=== Begin Enclosure ===
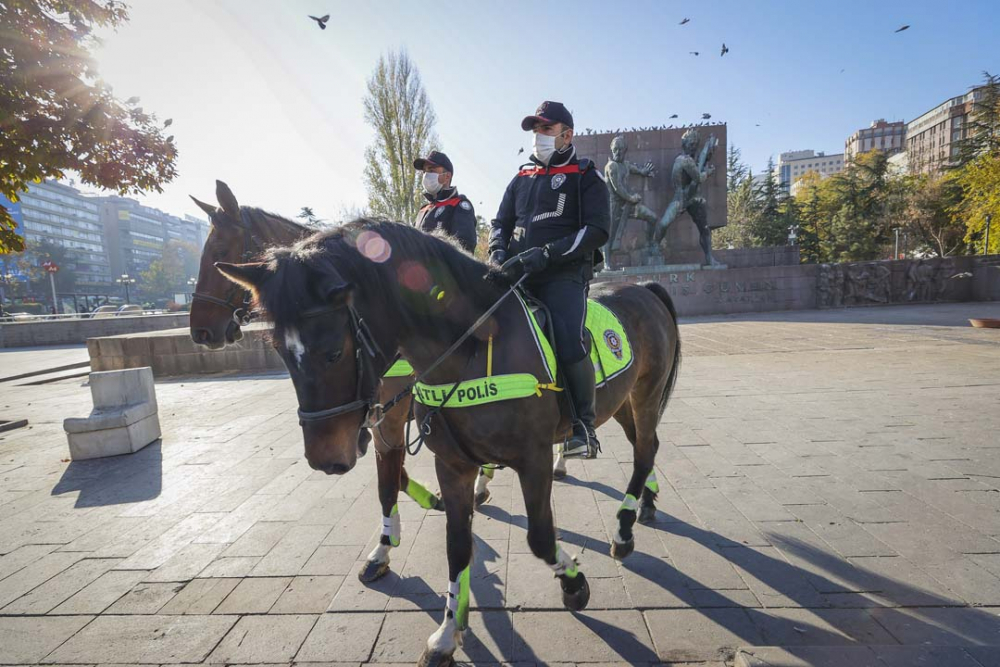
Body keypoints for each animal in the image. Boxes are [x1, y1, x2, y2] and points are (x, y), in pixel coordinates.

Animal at [188, 180, 446, 580]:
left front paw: (386, 544)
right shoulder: (372, 415)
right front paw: (409, 514)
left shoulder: (389, 414)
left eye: (218, 250)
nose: (199, 330)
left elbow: (389, 477)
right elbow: (390, 473)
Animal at [213, 220, 680, 667]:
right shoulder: (448, 463)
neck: (474, 346)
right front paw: (447, 631)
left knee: (644, 449)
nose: (325, 459)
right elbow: (453, 542)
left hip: (645, 391)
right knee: (649, 444)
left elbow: (540, 538)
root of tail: (645, 287)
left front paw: (574, 584)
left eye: (333, 352)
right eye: (279, 351)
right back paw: (644, 503)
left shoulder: (532, 458)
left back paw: (624, 527)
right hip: (619, 401)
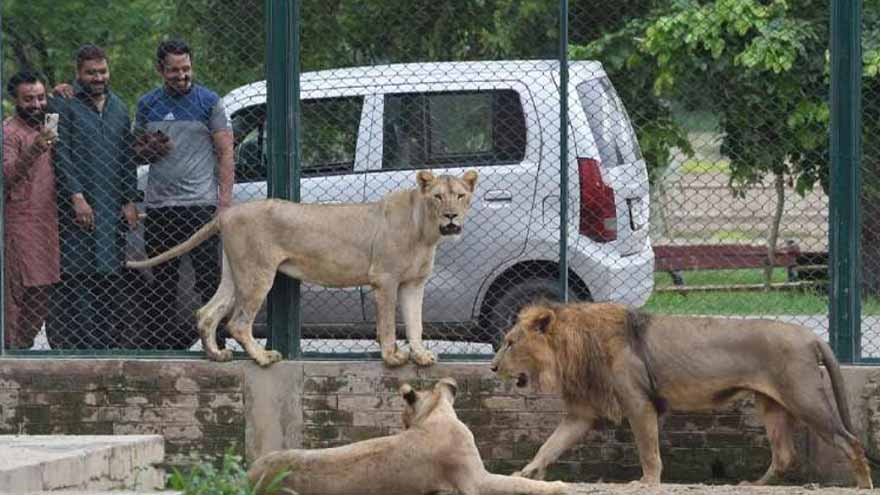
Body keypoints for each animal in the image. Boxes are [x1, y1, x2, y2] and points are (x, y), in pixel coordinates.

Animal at [127, 170, 478, 367]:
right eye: (438, 197)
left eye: (461, 196)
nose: (451, 217)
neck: (426, 231)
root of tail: (227, 213)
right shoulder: (385, 279)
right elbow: (390, 325)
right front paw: (392, 358)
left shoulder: (414, 283)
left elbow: (415, 323)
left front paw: (421, 355)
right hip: (257, 274)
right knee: (238, 323)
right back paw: (263, 357)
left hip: (235, 274)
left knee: (207, 313)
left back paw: (216, 355)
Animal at [247, 377, 569, 495]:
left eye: (403, 421)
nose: (402, 426)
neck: (435, 415)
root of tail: (249, 474)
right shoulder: (475, 481)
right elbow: (520, 483)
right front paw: (558, 485)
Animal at [491, 301, 873, 489]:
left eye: (510, 342)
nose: (492, 368)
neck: (572, 349)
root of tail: (812, 335)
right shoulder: (581, 414)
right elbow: (548, 446)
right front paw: (525, 474)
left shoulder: (639, 403)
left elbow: (648, 450)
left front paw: (646, 482)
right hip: (773, 405)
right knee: (785, 454)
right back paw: (753, 484)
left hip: (804, 397)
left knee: (850, 441)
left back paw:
=== End Enclosure ===
Exercise instructions: Scan the entries for the string "back" and report only how many lines contain it.

Task solution: 6